▶ **Extrait fourni**
------------------------------------------------------------

Le 11 mars 1932, la loi Landry étend les allocations familiales à l'ensemble des salariés de l'industrie et du commerce (le «sursalaire familial» avait déjà été expérimenté dans plusieurs usines du Nord, des régions parisiennes et lyonnaises). Le texte ne différencie pas les travailleurs étrangers des Français. «Des distinctions vont être faites à partir du moment où les prestations vont commencer à être déliées du travail, à partir de la fin des années 30, explique Lola Isidro, doctorante à l'université de Nanterre, auteure d'une thèse sur le sujet. Grosso modo, les étrangers étaient à peu près traités comme les Français lorsqu'ils étaient travailleurs. A défaut, c'était beaucoup moins bien.» En 1938, les allocations sont étendues à l'ensemble des salariés, tous secteurs confondus. Le décret-loi du 12 novembre marquera le début de la politique familiale de l'Etat et l'encadrement des allocations (définition du minimum de cotisations patronales à verser dans les «caisses de compensation», sanctions contre les patrons qui ne cotisent pas).
Une dénonciation en creux de la pertinence de l’aide médicale d’Etat
N’en déplaise à Arno Klarsfeld, les étrangers et les immigrés des années 30 pouvaient aussi bénéficier de soins gratuits. L’aide médicale gratuite (l’AMG, sorte d’ancêtre de l’aide médicale d’Etat), créée par la loi du 15 juillet 1893, permet aux résidents français les plus pauvres – ceux qui ne travaillent pas et ne cotisent pas – de bénéficier de soins gratuits, qu’ils soient français ou étrangers (si bénéficiaires d’un accord bilatéral). Le dispositif est remplacé par l’aide médicale départementale au moment des lois de décentralisation de 1983.

------------------------------------------------------------

▶ **Liste des tâches**
1. Recopiez le passage de l'extrait sur les prestations sociales situé entre « Une dénonciation en » et « décentralisation de 1983. », ces deux passages compris.
2. D'après l'extrait sur les prestations sociales, quelle loi a créé l'aide médicale gratuite ?
3. Poursuivez l'extrait sur les prestations sociales à la suite de sa dernière phrase.
Les données n'ont aucun rôle à jouer ici.

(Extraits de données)
------------------------------------------------------------

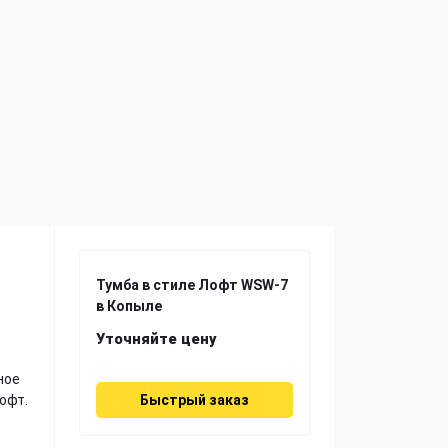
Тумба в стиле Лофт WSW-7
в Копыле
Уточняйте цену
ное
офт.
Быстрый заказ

------------------------------------------------------------

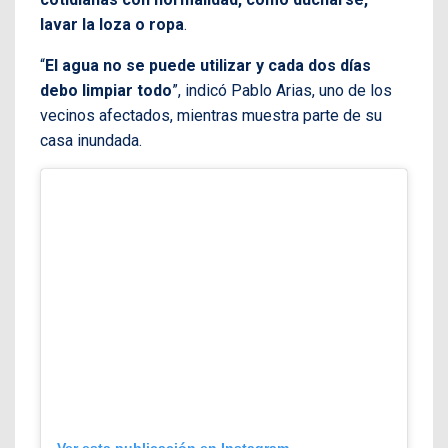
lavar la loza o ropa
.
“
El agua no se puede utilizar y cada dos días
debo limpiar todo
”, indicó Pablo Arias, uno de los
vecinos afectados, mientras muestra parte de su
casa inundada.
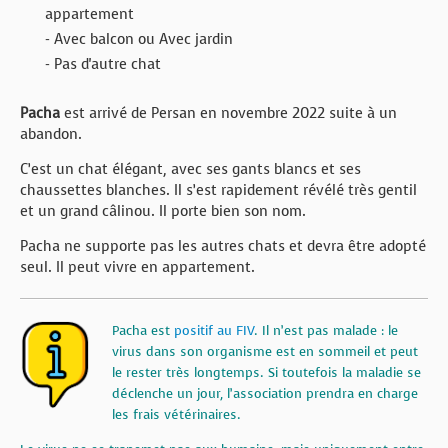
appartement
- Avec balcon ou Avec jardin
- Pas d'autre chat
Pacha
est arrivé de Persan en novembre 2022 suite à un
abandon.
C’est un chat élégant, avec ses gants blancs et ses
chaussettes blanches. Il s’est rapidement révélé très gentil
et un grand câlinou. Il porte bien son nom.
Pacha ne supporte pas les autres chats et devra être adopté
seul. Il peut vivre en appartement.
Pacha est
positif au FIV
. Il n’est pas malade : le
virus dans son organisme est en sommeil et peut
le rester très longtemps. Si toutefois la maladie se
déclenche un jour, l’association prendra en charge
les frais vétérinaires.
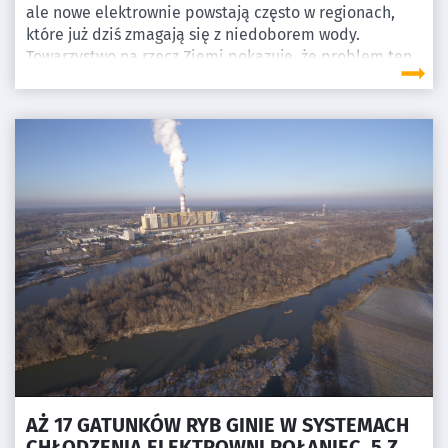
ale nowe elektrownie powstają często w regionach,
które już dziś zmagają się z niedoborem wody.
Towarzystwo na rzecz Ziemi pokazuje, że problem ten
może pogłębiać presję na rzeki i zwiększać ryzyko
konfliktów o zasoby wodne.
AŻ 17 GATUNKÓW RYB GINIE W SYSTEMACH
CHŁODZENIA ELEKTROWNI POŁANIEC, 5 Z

------------------------------------------------------------

▶ **Tâches résolues**
1.
Une dénonciation en creux de la pertinence de l’aide médicale d’Etat
N’en déplaise à Arno Klarsfeld, les étrangers et les immigrés des années 30 pouvaient aussi bénéficier de soins gratuits. L’aide médicale gratuite (l’AMG, sorte d’ancêtre de l’aide médicale d’Etat), créée par la loi du 15 juillet 1893, permet aux résidents français les plus pauvres – ceux qui ne travaillent pas et ne cotisent pas – de bénéficier de soins gratuits, qu’ils soient français ou étrangers (si bénéficiaires d’un accord bilatéral). Le dispositif est remplacé par l’aide médicale départementale au moment des lois de décentralisation de 1983.

2. La loi du 15 juillet 1893.

3.
Le parallèle permet à l'avocat de dénoncer en creux la pertinence de l'aide médicale d'Etat (AME), qui scandalise la droite depuis sa création, en 1999. Le dispositif permet aux étrangers sans papiers d'accéder gratuitement à un ensemble de soins «en ville» (moins étendu que celui de la CMU-C, réservé aux étrangers «réguliers» et aux Français à faibles ressources). Il est complété depuis 2003 par un plan pour les soins urgents et vitaux.
L'énormité la plus criante reste la mention que Klarsfeld fait de l'école… Car depuis 1881 et les lois Ferry, qui rendent l'enseignement scolaire gratuit et obligatoire de 6 à 13 ans (puis 14 ans à partir de 1936), tous les enfants ont accès aux salles de classe (primaire et secondaire), sans condition de nationalité ou de régularité de séjour. La loi d'août 1936, initiée par Jean Zay, précise même explicitement que l'école est obligatoire pour les enfants de 6 à 14 ans, français et étrangers. Bref, le contraire de ce que dit Klarsfeld, même si, comme l'admet Serge Slama, «il y a pu y avoir pendant l'entre-deux-guerres des cas de non-application du droit, comme aujourd'hui avec les refus d'inscriptions d'enfants roms, par exemple».